Bankruptcy filings have dropped for the third year in a row across the U.S., by approximately 12 percent. This is seen as a sign that consumers are still very careful in taking on new debt since the Great Recession ended five years ago.
This is understandable, given the very slow job growth and stagnant wage growth. Credit and lending standards, especially for home mortgages, have be significantly tightened and this reduces the number of borrowers and, therefore, potential bankruptcy filers.
Many of those who had filed during the Great Recession in Kentucky were driven there by job loss and underwater mortgages, as the real estate market collapsed.
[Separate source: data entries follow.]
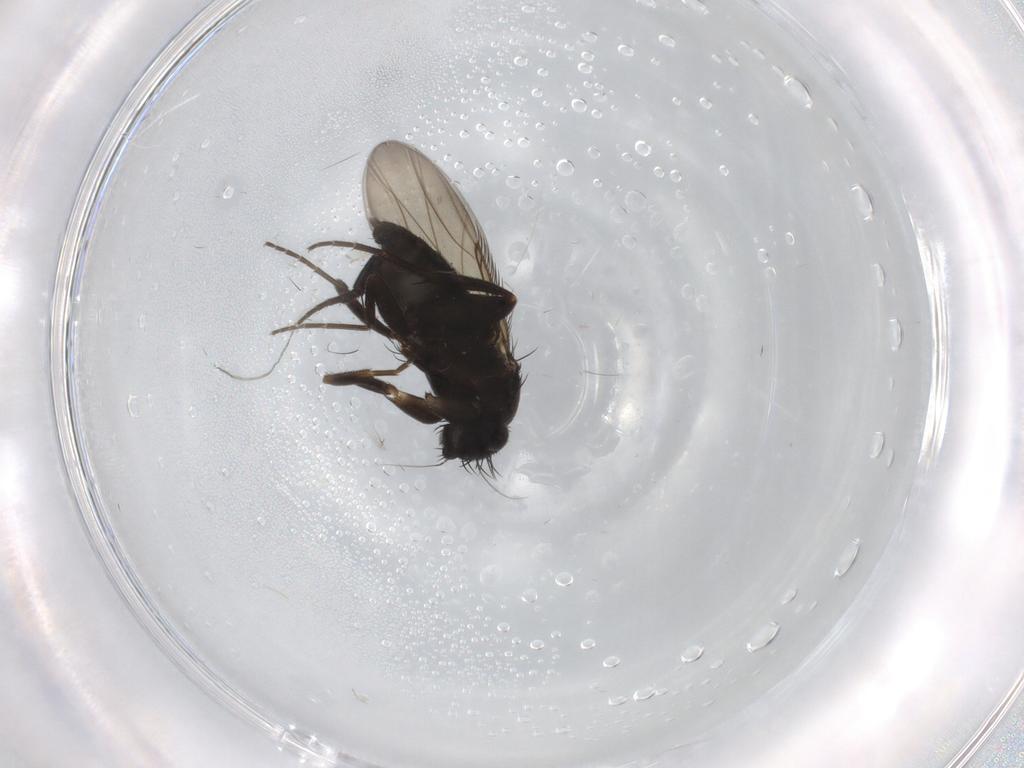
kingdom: Animalia
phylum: Arthropoda
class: Insecta
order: Diptera
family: Phoridae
Today, those who kept their homes may still be underwater and unwilling to expand the amount of debt they carry.
As we discussed last week, many of those who are forced to file a Chapter 13 or Chapter 7 bankruptcy, do so because of medical debt. And merely because the national rate is falling, because of the personal nature of bankruptcy, if your finances are failing, bankruptcy is one option you should consider.
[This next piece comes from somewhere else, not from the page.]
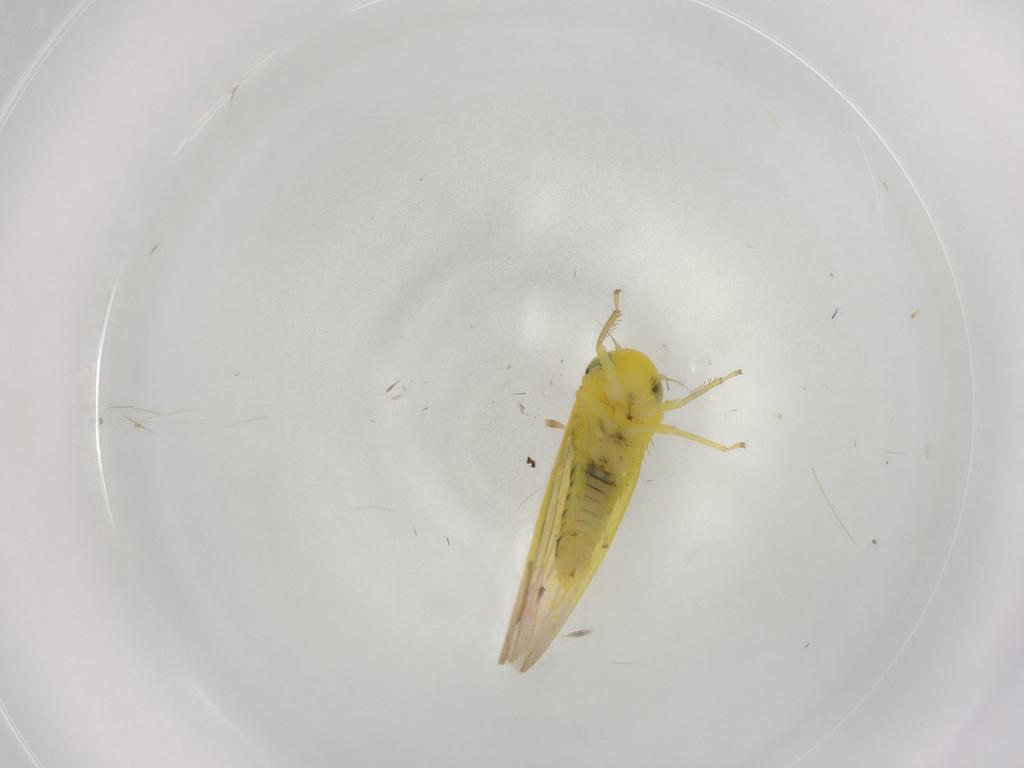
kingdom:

If you have suffered an injury that leaves you unable to work, or have lost a job, you know your debts do not just go away. The debt collectors keep calling and mailing their demands for payment.
When you find the situation overwhelming and do not know what to do, consulting a bankruptcy attorney can provide guidance. Depending on your specific situation, a bankruptcy filing may be able to solve many of your troubles.
We understand that issues like medical debt or accident injuries are never expected and always difficult deal, wrecking the financial health of even the well prepared. Bankruptcy can allow you to regain that sense of financial well-being.